Membrane morphologies arising from multiconformational protein states.

Dynamic compartmentalization by lipid membranes is a hallmark of living cells. The shapes of membrane surfaces are tightly coupled to their various functions, resulting in the myriad of complex membranal geometries. It has long been established by both theory and experiment that cells actively sculpt the shapes of membranes by utilizing curvature-stabilizing proteins that modulate the effective elastic properties of the membrane. Although it has also been known that many membrane proteins may transition between alternative conformational states, the implications of these conformational changes on membrane shaping are largely undetermined. Using continuum-based physical modeling, we explore how membrane proteins with multiple conformations can collectively shape biological membranes. We show that the conformational flexibility of such proteins may lead to emergent behaviors, such as mechanical bistability of the membrane and collective organization. We introduce a curvature-based shape discretization scheme that allows for efficient representation of membrane geometries and demonstrates that membranes embedded with such proteins can spontaneously adopt nonuniform shapes, driven by spatial patterning of protein conformational states, or by redistribution of the proteins in the membrane plane. Our general mechanism highlights how multistate proteins may collectively orchestrate large-scale morphological changes, providing a fundamental insight into the functional organization of diverse biological membrane systems.

- Questions on the material -
1) Answer these questions from the text on membrane morphologies:
(a) What kind of modeling does the study use?
(b) What two emergent behaviors can the conformational flexibility of the proteins lead to?
(c) What can drive membranes embedded with such proteins to adopt nonuniform shapes?
2) Recast the paragraph of the text on membrane morphologies that begins "Dynamic compartmentalization by lipid membranes" as a bulleted list, keeping its main facts.

- Record set -
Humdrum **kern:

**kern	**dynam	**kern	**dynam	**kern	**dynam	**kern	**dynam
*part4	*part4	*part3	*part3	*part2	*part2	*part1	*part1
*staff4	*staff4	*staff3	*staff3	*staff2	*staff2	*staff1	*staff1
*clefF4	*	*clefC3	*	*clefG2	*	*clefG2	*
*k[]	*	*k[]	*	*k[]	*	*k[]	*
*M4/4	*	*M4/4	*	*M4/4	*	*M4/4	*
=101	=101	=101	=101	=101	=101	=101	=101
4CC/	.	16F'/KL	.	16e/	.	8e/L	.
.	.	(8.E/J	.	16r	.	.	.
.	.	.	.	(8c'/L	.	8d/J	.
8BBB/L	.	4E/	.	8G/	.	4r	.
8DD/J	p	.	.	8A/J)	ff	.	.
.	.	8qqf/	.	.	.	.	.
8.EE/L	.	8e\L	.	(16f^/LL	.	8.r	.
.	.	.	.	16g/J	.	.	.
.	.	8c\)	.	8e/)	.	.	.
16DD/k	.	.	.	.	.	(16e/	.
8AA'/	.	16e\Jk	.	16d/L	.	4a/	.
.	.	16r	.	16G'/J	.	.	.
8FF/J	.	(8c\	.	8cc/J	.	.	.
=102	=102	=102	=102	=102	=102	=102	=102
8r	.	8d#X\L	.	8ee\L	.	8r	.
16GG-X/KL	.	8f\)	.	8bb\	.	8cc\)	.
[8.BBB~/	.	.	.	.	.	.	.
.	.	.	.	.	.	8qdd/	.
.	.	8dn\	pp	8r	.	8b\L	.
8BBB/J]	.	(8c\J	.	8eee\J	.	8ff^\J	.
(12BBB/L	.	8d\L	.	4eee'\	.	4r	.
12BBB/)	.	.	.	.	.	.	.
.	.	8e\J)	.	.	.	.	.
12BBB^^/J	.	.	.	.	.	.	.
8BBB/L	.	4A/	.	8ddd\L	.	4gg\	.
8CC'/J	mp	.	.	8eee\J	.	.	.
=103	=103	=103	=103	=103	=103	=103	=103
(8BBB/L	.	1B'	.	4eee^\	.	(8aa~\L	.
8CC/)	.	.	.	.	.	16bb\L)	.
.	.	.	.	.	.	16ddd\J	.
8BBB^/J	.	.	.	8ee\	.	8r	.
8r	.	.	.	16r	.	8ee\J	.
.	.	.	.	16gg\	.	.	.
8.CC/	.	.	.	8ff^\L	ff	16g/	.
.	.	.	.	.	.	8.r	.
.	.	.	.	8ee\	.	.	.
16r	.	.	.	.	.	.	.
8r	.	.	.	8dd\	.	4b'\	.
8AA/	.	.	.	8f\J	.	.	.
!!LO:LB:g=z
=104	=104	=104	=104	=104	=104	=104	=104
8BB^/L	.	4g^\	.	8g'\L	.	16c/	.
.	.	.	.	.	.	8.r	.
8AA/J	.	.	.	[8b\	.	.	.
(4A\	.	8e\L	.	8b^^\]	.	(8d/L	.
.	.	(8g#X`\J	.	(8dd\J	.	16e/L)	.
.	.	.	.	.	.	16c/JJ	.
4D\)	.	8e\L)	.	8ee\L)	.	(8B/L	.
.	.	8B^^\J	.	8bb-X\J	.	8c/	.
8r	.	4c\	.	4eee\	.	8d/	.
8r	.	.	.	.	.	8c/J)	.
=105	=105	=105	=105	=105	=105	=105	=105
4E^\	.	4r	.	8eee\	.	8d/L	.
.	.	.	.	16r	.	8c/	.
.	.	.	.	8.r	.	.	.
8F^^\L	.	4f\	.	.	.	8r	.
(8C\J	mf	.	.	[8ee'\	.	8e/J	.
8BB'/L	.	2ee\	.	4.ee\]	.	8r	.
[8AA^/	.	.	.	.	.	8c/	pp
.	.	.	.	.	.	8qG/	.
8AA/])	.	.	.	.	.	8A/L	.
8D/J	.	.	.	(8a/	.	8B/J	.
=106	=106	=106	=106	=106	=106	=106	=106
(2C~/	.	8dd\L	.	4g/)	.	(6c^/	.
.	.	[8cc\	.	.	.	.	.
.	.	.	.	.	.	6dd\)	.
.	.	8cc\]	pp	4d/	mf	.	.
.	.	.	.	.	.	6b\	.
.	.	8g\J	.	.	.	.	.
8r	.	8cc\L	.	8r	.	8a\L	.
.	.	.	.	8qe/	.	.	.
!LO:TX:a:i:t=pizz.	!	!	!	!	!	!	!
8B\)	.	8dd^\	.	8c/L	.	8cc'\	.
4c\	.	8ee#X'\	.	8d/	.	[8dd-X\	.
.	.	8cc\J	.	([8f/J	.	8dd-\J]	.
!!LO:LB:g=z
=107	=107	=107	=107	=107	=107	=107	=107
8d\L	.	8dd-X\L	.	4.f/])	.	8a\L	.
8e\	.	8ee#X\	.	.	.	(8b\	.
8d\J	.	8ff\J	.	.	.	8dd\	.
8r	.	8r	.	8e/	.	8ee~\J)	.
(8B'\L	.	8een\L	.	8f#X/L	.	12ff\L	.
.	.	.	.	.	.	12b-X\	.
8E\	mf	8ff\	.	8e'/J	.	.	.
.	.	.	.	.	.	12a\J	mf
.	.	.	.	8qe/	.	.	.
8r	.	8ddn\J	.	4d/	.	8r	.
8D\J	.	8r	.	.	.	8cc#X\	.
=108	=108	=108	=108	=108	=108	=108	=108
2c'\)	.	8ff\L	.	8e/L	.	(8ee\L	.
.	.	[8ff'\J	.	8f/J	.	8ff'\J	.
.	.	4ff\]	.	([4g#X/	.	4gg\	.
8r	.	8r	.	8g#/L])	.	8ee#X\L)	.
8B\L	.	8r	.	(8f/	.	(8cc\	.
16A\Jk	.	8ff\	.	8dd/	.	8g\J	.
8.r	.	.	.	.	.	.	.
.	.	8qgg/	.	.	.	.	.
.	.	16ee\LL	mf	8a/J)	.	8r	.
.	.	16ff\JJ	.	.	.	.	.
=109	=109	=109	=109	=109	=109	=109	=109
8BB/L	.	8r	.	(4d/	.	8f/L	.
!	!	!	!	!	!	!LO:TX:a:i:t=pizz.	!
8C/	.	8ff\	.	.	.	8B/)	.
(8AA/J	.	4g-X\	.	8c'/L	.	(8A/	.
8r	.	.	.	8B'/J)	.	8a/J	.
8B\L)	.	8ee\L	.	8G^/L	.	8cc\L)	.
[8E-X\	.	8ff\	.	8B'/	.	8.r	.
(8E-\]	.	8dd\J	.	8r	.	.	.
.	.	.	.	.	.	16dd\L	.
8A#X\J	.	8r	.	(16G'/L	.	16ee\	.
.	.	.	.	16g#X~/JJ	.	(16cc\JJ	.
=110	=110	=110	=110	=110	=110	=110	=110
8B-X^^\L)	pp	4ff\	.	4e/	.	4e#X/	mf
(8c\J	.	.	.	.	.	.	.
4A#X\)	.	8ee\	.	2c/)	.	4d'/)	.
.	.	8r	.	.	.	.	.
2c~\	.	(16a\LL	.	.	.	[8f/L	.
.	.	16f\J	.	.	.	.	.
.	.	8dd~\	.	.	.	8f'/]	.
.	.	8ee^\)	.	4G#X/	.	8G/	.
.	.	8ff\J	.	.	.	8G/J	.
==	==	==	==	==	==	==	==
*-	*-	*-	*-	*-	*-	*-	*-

- Expected responses -
1)
(a) Continuum-based physical modeling.
(b) Mechanical bistability of the membrane and collective organization.
(c) Spatial patterning of protein conformational states, or redistribution of the proteins in the membrane plane.

2)
- Dynamic compartmentalization by lipid membranes is a hallmark of living cells, and membrane shapes are tightly coupled to their functions.
- Cells sculpt membranes with curvature-stabilizing proteins that modulate the membrane's effective elastic properties.
- Many membrane proteins can switch between conformational states, but how this affects membrane shaping is largely undetermined.
- Continuum-based physical modeling is used to explore how proteins with multiple conformations collectively shape membranes.
- Their conformational flexibility may produce emergent behaviors such as mechanical bistability and collective organization.
- A curvature-based shape discretization scheme efficiently represents membrane geometries.
- Membranes with such proteins can spontaneously adopt nonuniform shapes, driven by spatial patterning of conformational states or by redistribution of the proteins in the membrane plane.
- This mechanism shows how multistate proteins may collectively orchestrate large-scale morphological changes.